◆ **Activity**
Below are records. Transcribe exactly the lines from the one that contains "For every layout element, output its label, transcribe" through the last line, leaving any pictures out.

==*==

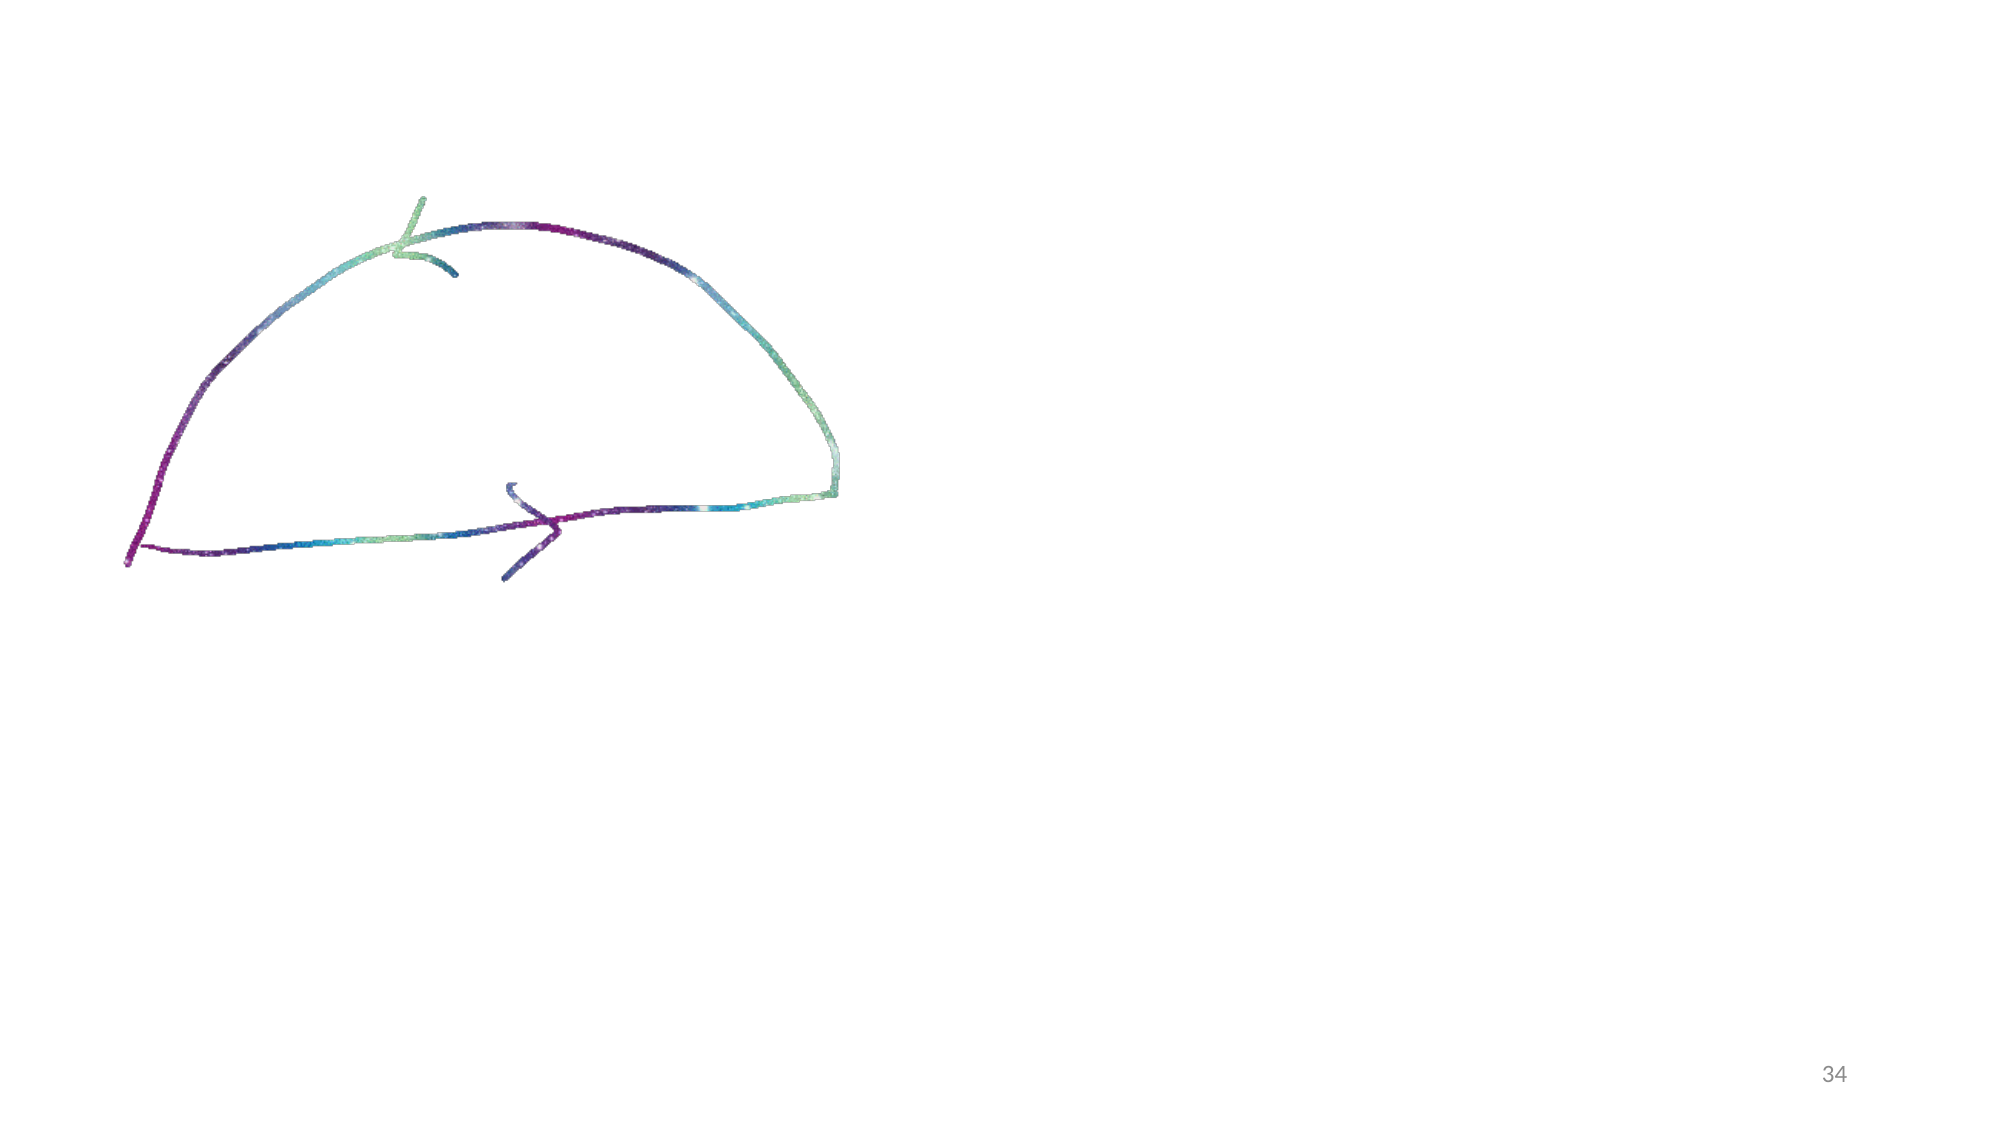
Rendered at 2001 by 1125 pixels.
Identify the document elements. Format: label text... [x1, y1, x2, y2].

slide_number 34 [1412, 1042, 1863, 1103]
picture [118, 189, 846, 590]
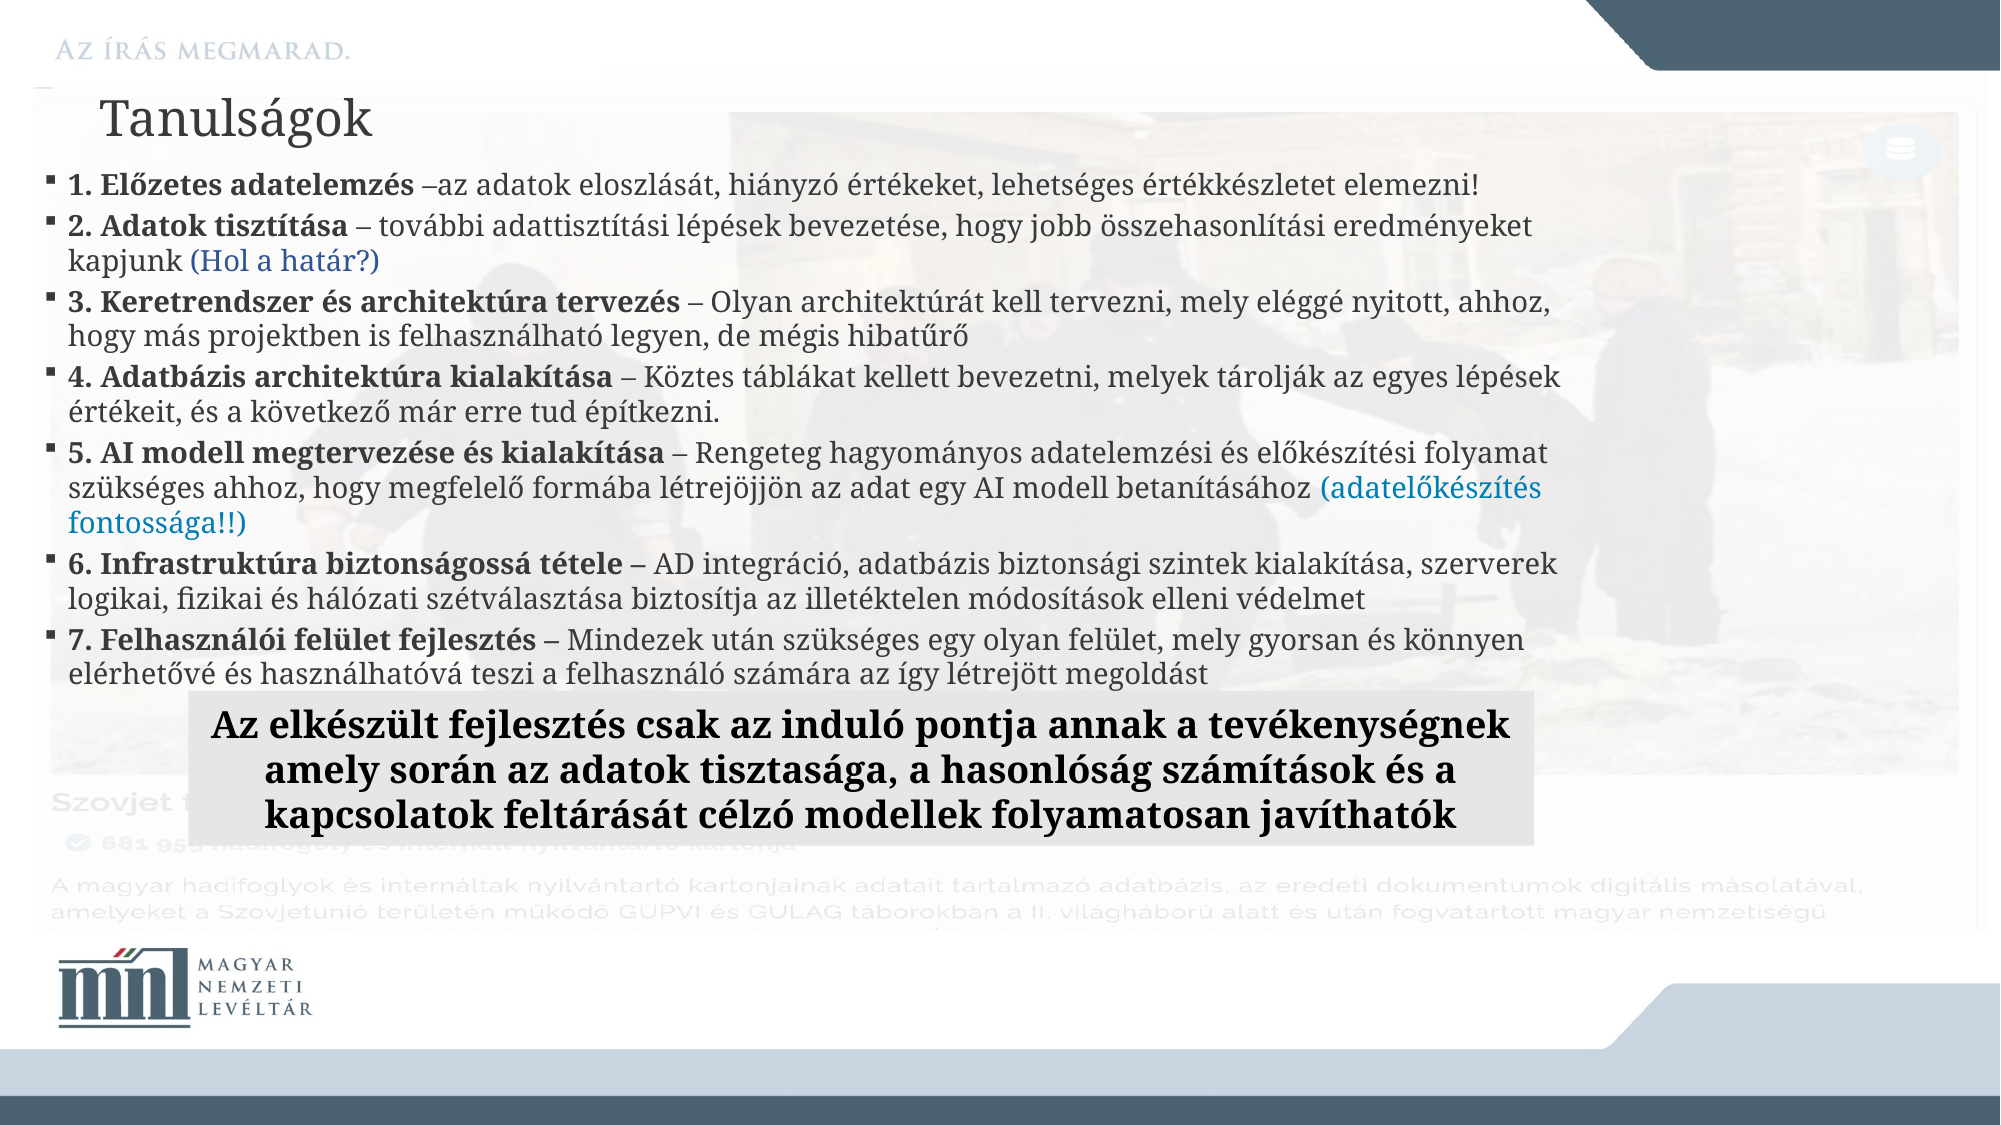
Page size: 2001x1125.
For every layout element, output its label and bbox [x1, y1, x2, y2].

text_box [0, 0, 2000, 1125]
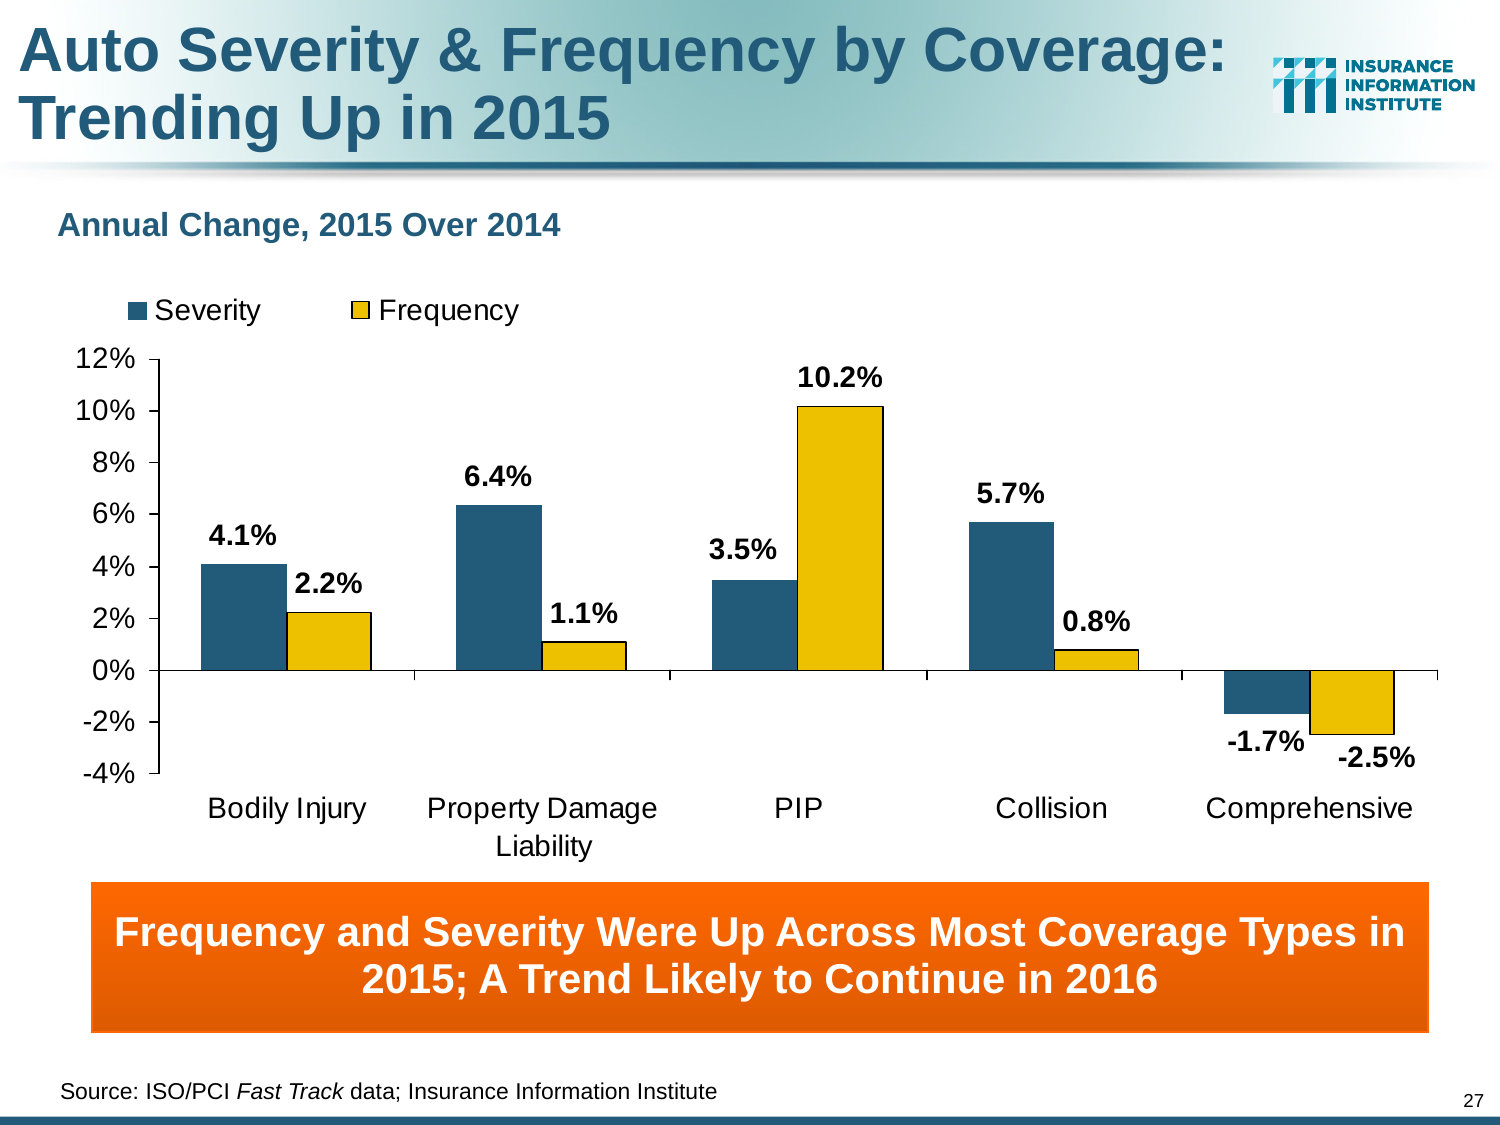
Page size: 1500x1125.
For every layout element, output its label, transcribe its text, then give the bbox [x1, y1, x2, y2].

slide_number 27 [1410, 1091, 1485, 1112]
text_box Source: ISO/PCI Fast Track data; Insurance Information Institute [0, 1081, 1198, 1125]
text_box Frequency and Severity Were Up Across Most Coverage Types in 2015; A Trend Likely to Continue in 2016 [92, 888, 1429, 1032]
text_box Annual Change, 2015 Over 2014 [56, 207, 1406, 244]
title Auto Severity & Frequency by Coverage: Trending Up in 2015 [10, 14, 1357, 157]
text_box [62, 262, 1482, 880]
picture [0, 0, 1500, 189]
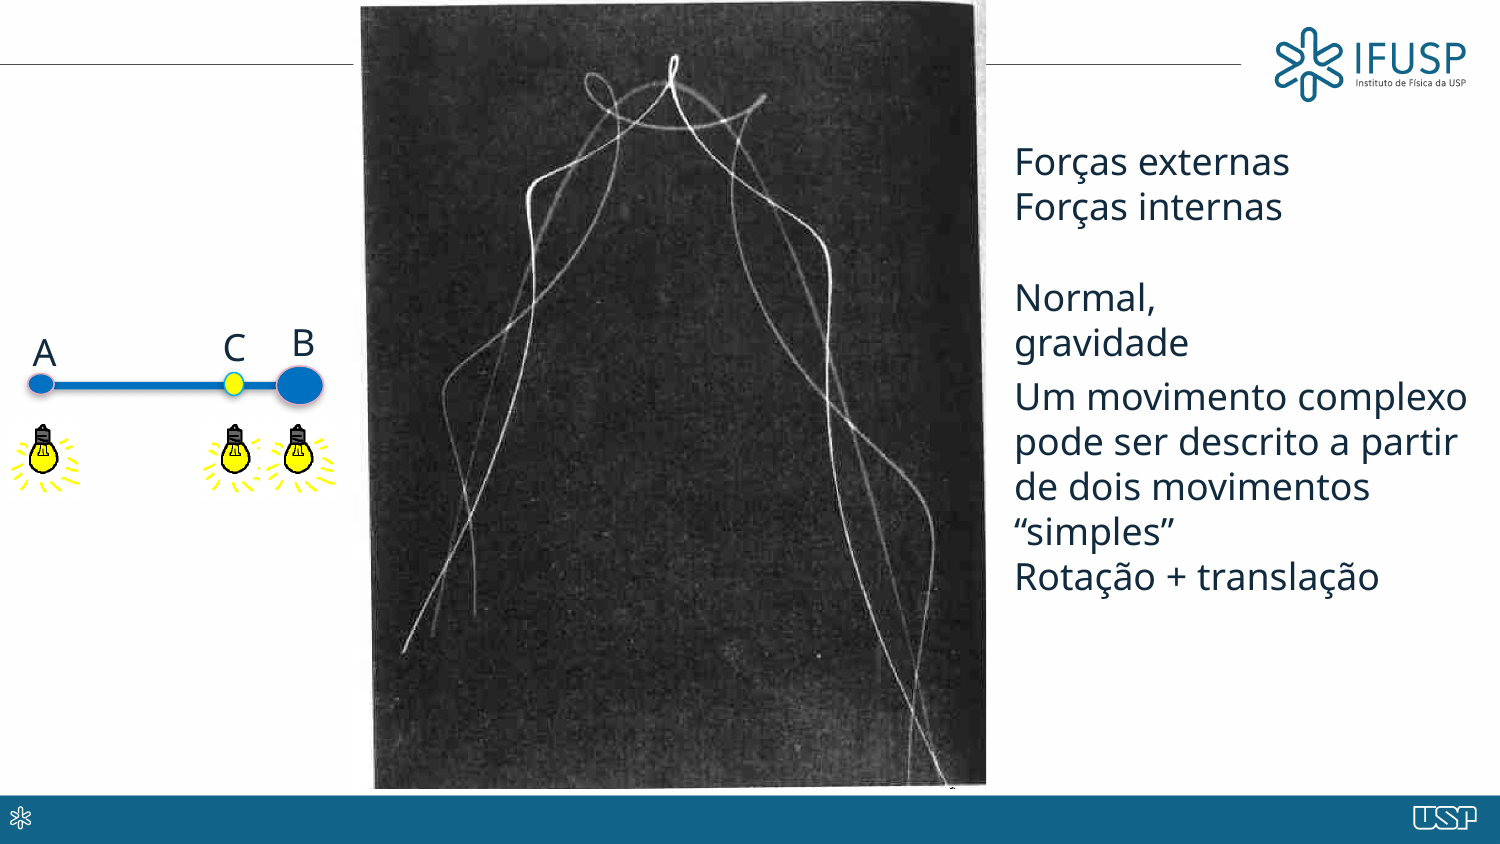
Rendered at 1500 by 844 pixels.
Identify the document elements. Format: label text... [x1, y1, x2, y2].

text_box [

==*==

◆ **Finished exercise**
For every layout element, output its label, transcribe its text, then give the bbox [x1, y1, x2, y2].

slide_number 27 [1410, 1091, 1485, 1112]
text_box Source: ISO/PCI Fast Track data; Insurance Information Institute [0, 1081, 1198, 1125]
text_box Frequency and Severity Were Up Across Most Coverage Types in 2015; A Trend Likely to Continue in 2016 [92, 888, 1429, 1032]
text_box Annual Change, 2015 Over 2014 [56, 207, 1406, 244]
title Auto Severity & Frequency by Coverage: Trending Up in 2015 [10, 14, 1357, 157]
text_box [62, 262, 1482, 880]
picture [0, 0, 1500, 189]
Rendered at 1500 by 844 pixels.
Identify the document elements. Format: label text... [x1, y1, x2, y2].

text_box [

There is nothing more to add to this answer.